–
–
–
–
–
–
–
–
–
–
–
–
–
–
–
Его разбудил холод, который проникал в щели окна. Еще не рассвело. Он долго выбивал камнем искру, пока наконец не зажег фитиль свечи. Надел сутану, поверх нее накидку с капюшоном и вышел в узкий коридор. В одной из келий, с той стороны, что выходила на холм Святой Варвары, мерцал огонь. Дрожа от холода и горя, он двинулся в сторону церкви. Большая свеча, которая должна была освещать гроб с телом фра Жузепа де Сан-Бартомеу, догорела. Он поставил на ее место свою свечку. Птицы, чувствуя приближение утра, начали щебетать, несмотря на холод. Он проникновенно прочел «Отче наш», думая о спасении души доброго отца настоятеля. От всполохов света его свечи фрески в апсиде выглядели странно. Святой Петр, святой Павел и… и… и другие апостолы, и Богоматерь, и строгий Пантократор, казалось, двигались на стене в молчаливом и размеренном танце.
Зяблики, зеленушки, дрозды, воробьи и малиновки заливались во славу нового дня так же, как веками монахи возносили хвалу Господу Богу. Зяблики, зеленушки, дрозды, воробьи и малиновки, казалось, радовались известию о смерти отца настоятеля монастыря Сан-Пере дел Бургал. А может, они пели от счастья, зная, что он в раю, ибо был хорошим человеком. А может, птичкам божьим все это вообще невдомек и они… распевали, потому что ничего другого не умеют делать. Где я? Пять месяцев я живу в тумане, и только временами появляется огонек, который напоминает мне, что ты существуешь.
– Брат Адриа, – услышал он у себя за спиной. Брат Жулиа встал рядом с мерцающей свечой в руке. – Нам надо похоронить его сразу после заутрени, – сказал он.

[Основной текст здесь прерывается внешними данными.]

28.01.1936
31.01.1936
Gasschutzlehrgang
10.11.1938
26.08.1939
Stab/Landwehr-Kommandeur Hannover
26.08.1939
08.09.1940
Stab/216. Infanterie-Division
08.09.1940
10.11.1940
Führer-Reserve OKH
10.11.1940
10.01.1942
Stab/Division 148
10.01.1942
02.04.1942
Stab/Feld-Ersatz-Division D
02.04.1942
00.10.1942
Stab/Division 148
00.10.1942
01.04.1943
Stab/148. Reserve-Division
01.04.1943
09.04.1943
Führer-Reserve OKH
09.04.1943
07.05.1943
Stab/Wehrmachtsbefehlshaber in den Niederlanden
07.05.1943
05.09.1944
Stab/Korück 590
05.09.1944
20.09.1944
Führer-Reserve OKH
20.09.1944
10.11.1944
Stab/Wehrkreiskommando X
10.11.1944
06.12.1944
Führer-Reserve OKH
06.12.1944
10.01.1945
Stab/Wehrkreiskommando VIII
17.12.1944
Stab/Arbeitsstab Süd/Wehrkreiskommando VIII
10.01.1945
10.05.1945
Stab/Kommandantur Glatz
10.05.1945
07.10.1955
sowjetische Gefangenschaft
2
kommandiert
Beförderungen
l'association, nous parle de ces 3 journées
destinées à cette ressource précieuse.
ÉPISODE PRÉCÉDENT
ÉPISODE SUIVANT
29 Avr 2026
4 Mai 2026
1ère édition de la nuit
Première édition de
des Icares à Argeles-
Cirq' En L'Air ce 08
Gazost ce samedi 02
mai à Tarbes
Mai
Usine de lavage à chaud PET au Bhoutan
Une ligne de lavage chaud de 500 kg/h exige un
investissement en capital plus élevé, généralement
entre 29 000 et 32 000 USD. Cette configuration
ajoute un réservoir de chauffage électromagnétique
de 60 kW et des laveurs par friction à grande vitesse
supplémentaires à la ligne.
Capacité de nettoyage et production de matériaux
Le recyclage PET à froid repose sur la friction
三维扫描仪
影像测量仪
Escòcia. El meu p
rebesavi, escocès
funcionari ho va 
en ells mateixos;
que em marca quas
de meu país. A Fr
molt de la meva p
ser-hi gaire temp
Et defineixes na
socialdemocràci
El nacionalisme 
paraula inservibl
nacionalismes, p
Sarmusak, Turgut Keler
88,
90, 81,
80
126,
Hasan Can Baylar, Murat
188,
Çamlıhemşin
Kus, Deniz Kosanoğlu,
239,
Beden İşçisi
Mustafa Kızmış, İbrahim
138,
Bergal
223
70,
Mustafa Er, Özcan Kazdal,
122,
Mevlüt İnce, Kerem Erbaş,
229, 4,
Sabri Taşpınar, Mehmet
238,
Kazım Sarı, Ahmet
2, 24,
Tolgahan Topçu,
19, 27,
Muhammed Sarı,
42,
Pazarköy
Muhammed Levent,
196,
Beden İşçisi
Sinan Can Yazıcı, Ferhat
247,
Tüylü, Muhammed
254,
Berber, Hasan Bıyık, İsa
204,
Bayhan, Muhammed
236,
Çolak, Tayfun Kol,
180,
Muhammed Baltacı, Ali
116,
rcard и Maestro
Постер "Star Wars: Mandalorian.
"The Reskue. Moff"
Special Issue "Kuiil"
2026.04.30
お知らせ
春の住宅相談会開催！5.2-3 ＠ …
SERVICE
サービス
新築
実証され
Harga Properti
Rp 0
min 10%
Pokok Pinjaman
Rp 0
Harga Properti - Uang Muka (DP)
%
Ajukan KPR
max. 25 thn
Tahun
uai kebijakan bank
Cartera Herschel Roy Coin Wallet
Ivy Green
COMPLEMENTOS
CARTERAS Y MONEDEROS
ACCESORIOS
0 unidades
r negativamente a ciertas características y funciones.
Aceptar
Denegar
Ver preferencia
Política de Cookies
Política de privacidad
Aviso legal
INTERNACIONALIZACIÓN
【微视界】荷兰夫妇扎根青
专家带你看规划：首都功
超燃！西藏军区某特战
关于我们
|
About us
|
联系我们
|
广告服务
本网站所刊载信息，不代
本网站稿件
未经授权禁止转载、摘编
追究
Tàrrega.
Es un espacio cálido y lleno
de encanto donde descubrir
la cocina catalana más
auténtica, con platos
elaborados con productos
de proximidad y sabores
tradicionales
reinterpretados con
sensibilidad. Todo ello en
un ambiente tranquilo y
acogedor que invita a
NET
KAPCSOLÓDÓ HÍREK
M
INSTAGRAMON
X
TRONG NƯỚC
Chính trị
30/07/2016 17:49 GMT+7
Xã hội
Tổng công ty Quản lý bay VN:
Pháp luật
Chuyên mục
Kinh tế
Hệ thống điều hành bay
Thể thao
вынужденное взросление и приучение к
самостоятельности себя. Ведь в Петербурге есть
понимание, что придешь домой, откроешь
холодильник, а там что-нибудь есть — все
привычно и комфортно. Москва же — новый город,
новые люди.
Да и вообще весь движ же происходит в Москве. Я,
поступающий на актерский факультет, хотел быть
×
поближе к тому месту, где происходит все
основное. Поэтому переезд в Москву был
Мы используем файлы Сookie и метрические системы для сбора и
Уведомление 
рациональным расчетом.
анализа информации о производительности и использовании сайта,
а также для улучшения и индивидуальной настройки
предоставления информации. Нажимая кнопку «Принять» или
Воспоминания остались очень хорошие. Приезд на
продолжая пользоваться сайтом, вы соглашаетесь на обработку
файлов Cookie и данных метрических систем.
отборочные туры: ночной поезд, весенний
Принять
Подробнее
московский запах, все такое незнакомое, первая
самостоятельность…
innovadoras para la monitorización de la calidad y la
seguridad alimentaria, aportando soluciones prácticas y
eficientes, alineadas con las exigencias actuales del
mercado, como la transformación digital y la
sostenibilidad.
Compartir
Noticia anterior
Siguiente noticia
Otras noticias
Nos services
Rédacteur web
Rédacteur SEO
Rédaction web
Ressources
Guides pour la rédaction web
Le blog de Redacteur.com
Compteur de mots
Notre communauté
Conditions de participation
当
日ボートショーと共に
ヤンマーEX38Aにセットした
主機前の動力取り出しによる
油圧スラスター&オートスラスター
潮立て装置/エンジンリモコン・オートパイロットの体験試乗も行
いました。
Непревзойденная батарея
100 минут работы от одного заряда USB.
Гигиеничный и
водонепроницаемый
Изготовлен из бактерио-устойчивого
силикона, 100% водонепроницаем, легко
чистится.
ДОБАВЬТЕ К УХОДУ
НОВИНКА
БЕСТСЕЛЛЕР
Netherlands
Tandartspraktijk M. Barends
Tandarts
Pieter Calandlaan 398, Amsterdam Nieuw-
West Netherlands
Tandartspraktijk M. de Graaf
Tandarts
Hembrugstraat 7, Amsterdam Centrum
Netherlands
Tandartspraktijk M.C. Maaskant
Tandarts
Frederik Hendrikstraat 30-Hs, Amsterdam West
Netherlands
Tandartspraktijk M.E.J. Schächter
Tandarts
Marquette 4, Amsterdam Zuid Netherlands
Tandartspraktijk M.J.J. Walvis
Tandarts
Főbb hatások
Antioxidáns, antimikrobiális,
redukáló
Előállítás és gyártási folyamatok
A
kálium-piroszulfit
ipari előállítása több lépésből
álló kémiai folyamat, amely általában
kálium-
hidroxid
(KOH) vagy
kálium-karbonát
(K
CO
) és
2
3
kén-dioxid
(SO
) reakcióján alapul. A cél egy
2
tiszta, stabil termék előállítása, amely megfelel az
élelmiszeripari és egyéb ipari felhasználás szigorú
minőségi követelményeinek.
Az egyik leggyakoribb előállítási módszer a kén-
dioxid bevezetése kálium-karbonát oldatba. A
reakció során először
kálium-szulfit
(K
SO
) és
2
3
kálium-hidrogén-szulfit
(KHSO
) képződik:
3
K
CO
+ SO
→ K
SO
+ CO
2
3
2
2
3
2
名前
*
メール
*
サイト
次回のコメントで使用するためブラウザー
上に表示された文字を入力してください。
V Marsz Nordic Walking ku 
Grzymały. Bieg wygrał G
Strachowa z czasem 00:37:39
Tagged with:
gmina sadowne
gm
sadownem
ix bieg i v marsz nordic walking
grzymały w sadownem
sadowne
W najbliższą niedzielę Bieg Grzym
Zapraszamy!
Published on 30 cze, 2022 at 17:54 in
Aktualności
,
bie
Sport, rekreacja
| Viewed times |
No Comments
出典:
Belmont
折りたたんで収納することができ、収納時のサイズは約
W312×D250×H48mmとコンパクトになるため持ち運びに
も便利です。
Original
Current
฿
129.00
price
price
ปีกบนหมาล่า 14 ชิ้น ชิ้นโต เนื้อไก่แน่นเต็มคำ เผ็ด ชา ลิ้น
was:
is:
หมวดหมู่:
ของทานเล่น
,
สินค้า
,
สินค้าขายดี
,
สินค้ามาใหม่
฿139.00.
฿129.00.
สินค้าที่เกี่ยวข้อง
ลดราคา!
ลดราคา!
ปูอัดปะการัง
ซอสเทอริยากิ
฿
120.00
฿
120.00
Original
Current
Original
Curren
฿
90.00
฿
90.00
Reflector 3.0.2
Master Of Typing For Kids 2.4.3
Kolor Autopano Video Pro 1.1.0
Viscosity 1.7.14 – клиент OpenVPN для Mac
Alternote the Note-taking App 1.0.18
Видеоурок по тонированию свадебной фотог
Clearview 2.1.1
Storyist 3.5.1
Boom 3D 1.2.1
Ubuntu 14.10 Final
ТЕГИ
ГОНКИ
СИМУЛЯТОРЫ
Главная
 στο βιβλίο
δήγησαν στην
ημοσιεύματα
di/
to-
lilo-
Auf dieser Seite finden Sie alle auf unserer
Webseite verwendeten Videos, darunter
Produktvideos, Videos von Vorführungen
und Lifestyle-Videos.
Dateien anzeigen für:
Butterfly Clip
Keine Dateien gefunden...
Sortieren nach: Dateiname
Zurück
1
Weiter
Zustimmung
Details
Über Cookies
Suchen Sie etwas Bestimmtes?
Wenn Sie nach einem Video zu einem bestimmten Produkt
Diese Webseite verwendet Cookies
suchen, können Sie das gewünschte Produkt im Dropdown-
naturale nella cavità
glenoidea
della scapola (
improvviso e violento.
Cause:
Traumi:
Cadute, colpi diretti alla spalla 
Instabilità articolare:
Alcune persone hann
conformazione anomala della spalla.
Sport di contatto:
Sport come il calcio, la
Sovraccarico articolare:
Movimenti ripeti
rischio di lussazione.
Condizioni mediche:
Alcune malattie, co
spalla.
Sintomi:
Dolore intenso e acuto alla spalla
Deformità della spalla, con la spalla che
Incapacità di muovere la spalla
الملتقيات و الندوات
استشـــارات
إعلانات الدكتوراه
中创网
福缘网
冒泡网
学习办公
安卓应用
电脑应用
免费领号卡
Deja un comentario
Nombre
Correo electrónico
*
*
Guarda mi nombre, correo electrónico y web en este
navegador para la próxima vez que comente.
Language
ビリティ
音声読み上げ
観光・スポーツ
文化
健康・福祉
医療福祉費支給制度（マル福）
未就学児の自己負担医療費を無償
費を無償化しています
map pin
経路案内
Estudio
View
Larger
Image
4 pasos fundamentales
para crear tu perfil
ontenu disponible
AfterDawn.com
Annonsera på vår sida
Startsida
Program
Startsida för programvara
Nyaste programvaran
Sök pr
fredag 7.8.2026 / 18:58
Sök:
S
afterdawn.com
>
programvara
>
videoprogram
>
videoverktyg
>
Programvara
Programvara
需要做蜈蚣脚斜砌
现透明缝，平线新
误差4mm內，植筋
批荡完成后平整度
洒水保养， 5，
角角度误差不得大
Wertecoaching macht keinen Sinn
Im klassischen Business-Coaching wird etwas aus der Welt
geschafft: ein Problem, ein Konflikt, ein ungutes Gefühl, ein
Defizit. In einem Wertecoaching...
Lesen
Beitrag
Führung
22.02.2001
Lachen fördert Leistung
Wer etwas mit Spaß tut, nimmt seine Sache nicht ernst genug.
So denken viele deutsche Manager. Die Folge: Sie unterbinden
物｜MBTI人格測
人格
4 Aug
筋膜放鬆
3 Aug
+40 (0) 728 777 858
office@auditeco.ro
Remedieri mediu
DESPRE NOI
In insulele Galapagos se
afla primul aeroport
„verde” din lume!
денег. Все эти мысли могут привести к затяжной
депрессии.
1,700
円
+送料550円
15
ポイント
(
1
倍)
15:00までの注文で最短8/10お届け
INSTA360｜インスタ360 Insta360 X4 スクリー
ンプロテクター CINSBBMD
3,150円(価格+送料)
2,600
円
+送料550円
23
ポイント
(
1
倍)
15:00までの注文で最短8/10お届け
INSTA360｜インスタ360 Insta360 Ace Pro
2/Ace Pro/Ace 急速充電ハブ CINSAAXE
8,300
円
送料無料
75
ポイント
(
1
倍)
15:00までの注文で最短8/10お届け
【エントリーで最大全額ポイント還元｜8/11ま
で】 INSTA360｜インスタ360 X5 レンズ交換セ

– Да, конечно. Люди из Эскало уже прибыли?
– Пока что нет.
Он поднялся и, стоя рядом с братом Жулиа, посмотрел на алтарь. Где я? Он спрятал руки, от холода покрытые трещинами, в широкие рукава сутаны. Они не зяблики, не зеленушки, не дрозды, не воробьи и не малиновки, а два монаха, печальные оттого, что это последний день их монашеской жизни в монастыре после стольких лет его непрерывного существования. Уже многие месяцы они не пели. Только читали молитвы, предоставляя птицам петь и предаваться беззаботной радости. Прикрыв веки, Адриа прошептал слова, которые веками нарушали ночную тишину:
– Domine, labia mea aperies.
– Et proclamabo laudem tuam[416], – отозвался брат Жулиа, тоже шепотом.
В эту Рождественскую ночь, когда впервые не было Missa in nocte[417], братья смогли лишь прочитать заутренние молитвы. Deus, in adiutorium meum, intende[418]. Это была самая грустная заутренняя молитва, которая звучала в стенах монастыря Сан-Пере дел Бургал за все столетия его существования. Domine, ad adiuvandem me festina[419].